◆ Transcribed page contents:
== == ==
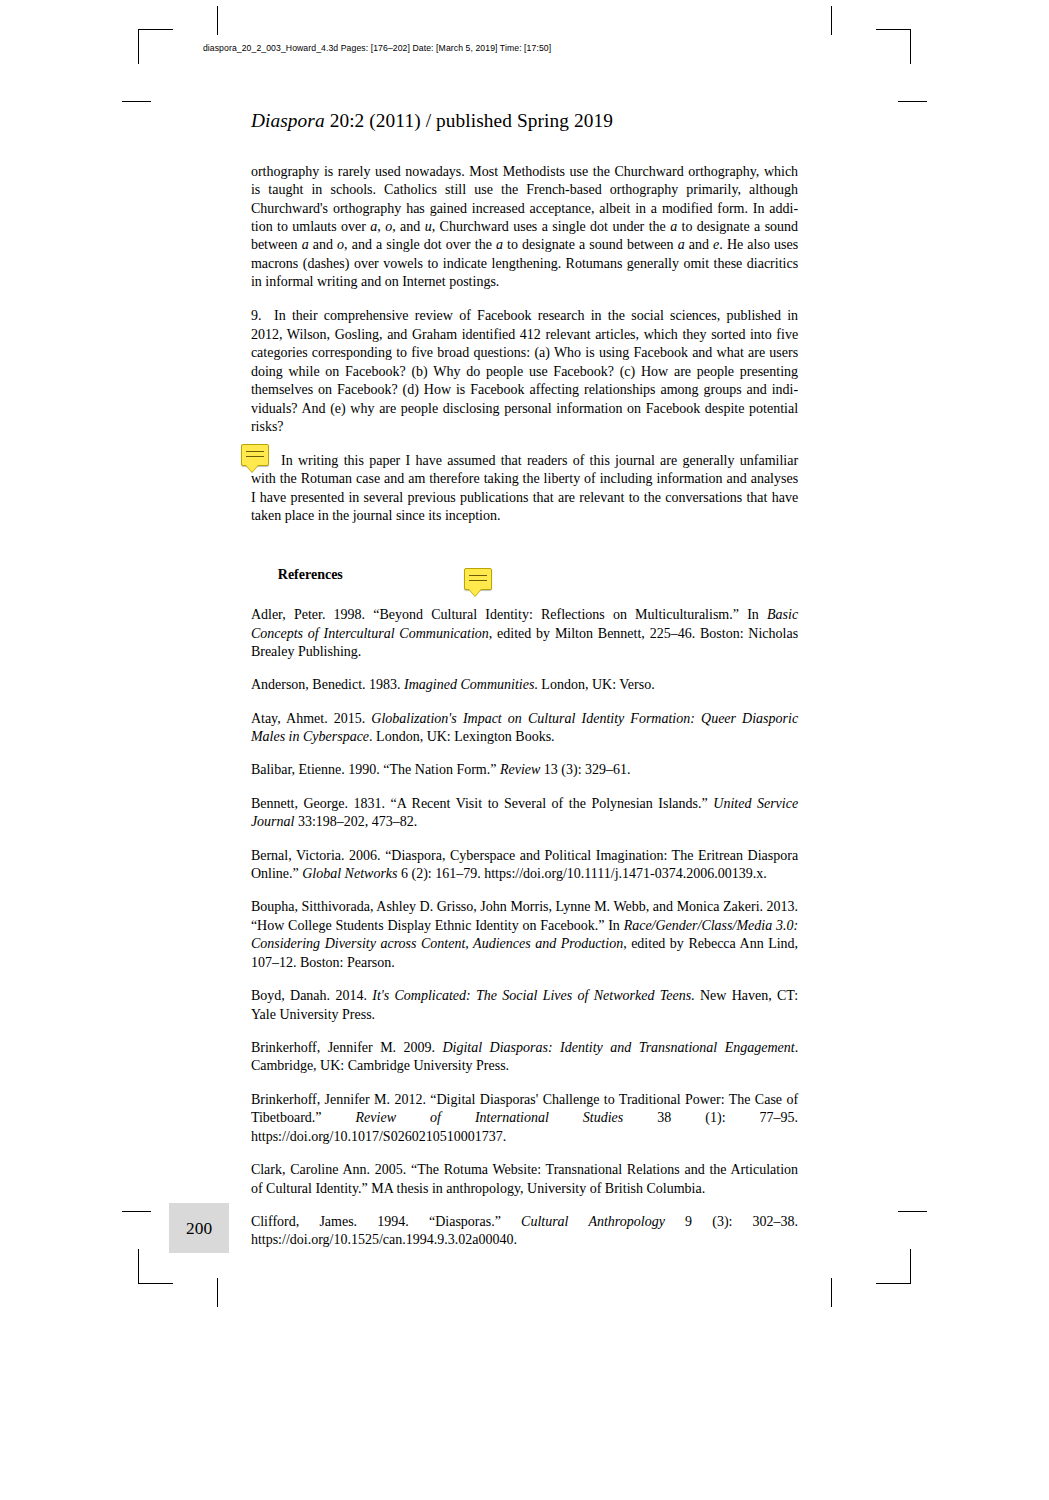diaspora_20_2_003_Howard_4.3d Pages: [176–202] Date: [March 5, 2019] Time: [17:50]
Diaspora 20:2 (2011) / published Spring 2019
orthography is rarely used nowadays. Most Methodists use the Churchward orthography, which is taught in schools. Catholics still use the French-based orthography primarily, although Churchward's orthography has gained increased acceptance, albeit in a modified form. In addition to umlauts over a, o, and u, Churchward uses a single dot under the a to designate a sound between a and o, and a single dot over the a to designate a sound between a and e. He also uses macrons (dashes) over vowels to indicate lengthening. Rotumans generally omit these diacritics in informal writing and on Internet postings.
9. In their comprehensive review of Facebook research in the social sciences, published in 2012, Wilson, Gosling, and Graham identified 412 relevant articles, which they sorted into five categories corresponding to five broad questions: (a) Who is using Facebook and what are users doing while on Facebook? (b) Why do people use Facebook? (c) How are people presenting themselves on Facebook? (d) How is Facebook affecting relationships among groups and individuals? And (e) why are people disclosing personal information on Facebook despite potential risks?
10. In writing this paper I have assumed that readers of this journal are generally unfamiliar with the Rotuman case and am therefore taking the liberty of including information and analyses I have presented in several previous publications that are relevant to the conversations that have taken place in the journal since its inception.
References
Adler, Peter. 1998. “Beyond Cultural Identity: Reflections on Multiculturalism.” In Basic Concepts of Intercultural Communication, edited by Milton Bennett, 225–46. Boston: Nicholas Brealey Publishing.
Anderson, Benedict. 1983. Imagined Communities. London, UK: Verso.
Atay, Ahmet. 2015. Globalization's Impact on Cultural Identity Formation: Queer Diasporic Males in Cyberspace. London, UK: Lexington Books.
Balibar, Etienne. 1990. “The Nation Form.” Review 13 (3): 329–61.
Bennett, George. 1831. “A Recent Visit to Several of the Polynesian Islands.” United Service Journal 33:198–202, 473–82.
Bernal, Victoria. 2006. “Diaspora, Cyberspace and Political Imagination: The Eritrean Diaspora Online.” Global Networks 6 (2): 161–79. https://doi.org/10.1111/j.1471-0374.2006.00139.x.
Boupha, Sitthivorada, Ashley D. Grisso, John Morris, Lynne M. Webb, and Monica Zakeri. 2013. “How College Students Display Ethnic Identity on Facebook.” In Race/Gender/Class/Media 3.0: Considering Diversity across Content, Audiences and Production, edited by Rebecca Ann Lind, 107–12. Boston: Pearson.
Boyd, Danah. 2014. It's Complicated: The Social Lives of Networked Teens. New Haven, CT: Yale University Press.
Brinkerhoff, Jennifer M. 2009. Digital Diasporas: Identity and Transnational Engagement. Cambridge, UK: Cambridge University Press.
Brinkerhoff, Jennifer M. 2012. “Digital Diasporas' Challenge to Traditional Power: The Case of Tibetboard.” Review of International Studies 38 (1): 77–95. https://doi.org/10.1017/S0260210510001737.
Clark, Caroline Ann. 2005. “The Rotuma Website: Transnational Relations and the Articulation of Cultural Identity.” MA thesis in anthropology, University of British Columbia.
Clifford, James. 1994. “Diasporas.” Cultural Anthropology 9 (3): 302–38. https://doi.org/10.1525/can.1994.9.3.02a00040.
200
== == ==
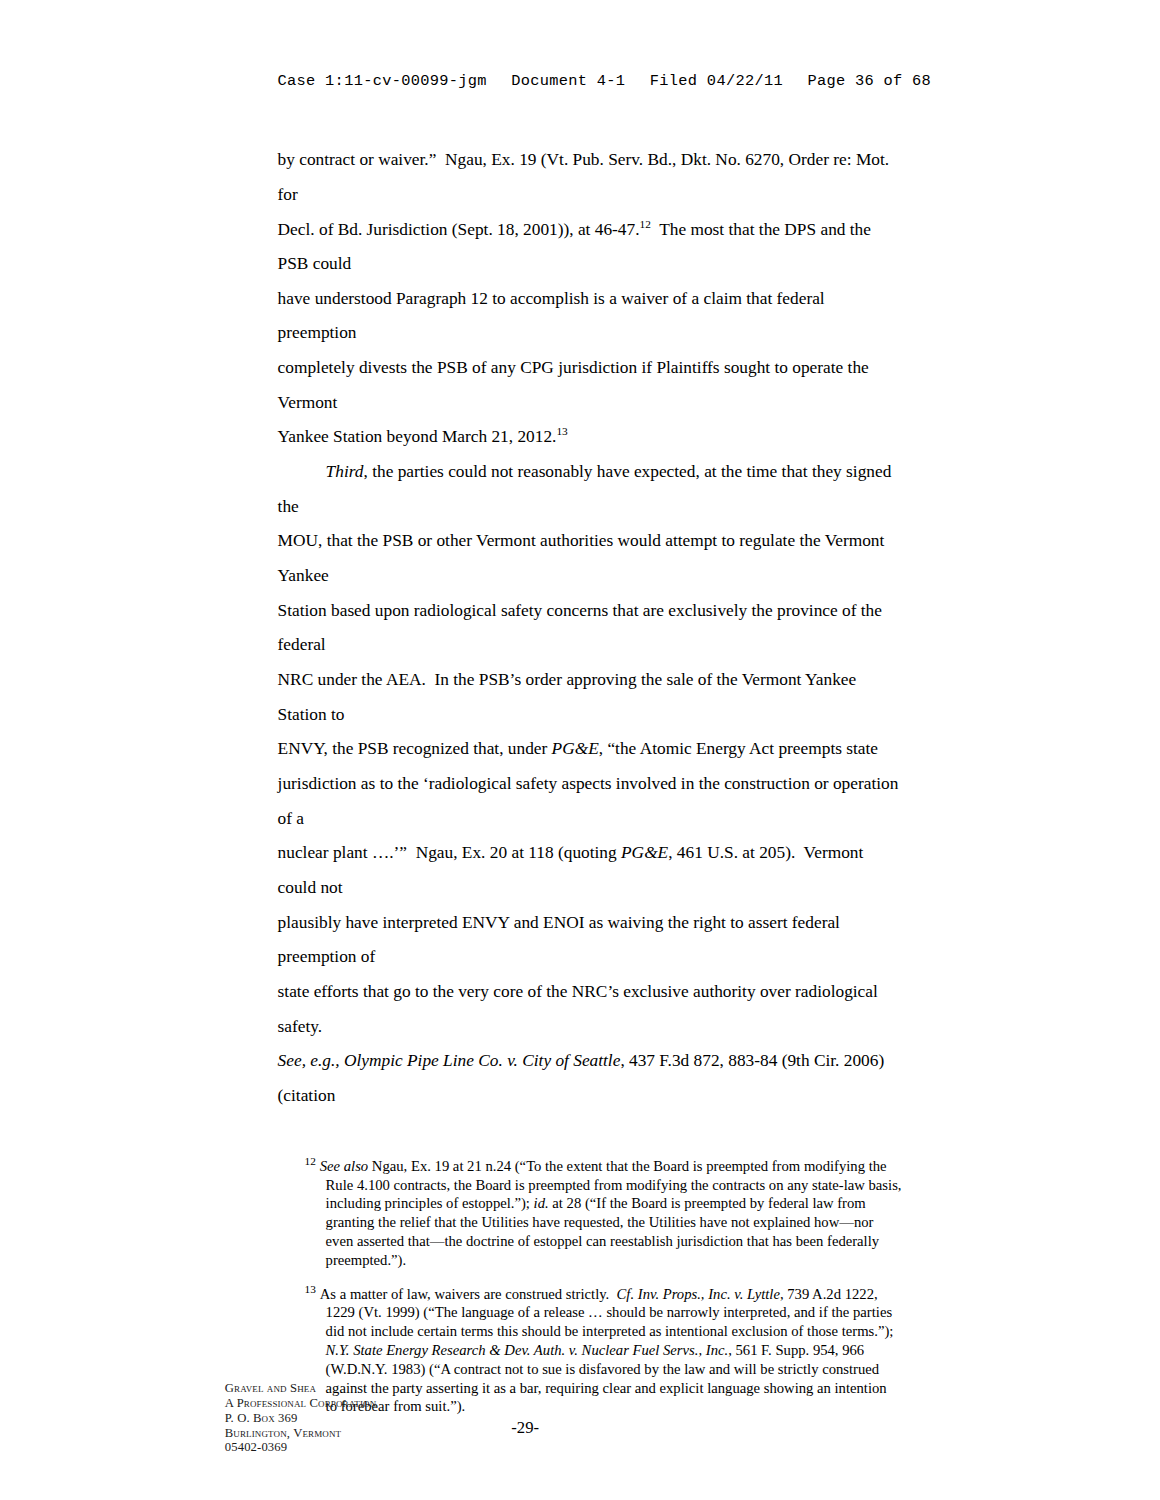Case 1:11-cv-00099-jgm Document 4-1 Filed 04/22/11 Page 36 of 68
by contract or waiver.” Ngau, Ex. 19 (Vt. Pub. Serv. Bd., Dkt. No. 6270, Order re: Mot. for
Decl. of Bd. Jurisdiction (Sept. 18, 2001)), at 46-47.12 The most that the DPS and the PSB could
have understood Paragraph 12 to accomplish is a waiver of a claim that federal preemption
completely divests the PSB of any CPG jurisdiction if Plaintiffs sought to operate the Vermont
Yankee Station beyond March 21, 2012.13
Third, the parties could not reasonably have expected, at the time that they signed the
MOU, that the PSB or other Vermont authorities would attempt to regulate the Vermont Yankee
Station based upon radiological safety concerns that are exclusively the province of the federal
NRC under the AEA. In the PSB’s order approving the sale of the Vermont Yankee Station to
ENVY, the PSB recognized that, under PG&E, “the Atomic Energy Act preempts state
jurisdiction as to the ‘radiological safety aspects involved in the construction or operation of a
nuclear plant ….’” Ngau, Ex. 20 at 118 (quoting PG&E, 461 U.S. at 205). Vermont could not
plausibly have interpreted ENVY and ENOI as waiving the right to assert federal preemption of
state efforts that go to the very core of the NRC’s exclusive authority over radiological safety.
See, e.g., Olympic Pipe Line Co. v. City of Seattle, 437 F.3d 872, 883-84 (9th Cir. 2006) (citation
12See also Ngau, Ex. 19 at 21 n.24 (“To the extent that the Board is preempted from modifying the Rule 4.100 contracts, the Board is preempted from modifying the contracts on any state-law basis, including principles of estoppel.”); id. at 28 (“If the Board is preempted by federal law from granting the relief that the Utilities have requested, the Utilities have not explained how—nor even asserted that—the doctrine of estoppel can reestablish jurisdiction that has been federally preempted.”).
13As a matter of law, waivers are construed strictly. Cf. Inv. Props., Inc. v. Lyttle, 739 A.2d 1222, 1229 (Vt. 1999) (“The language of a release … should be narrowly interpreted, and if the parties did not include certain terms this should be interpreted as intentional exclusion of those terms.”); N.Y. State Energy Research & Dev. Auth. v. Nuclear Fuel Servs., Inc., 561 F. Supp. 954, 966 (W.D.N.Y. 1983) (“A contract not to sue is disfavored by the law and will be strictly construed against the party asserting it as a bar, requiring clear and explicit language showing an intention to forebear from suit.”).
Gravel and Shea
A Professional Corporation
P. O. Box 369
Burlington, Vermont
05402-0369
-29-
== == ==
◆ TASK ITEM:
Copy every line of the data above in which the string "Brinkerhoff" appears.

◆ WORKED SOLUTION:
Brinkerhoff, Jennifer M. 2009. Digital Diasporas: Identity and Transnational Engagement. Cambridge, UK: Cambridge University Press.
Brinkerhoff, Jennifer M. 2012. “Digital Diasporas' Challenge to Traditional Power: The Case of Tibetboard.” Review of International Studies 38 (1): 77–95. https://doi.org/10.1017/S0260210510001737.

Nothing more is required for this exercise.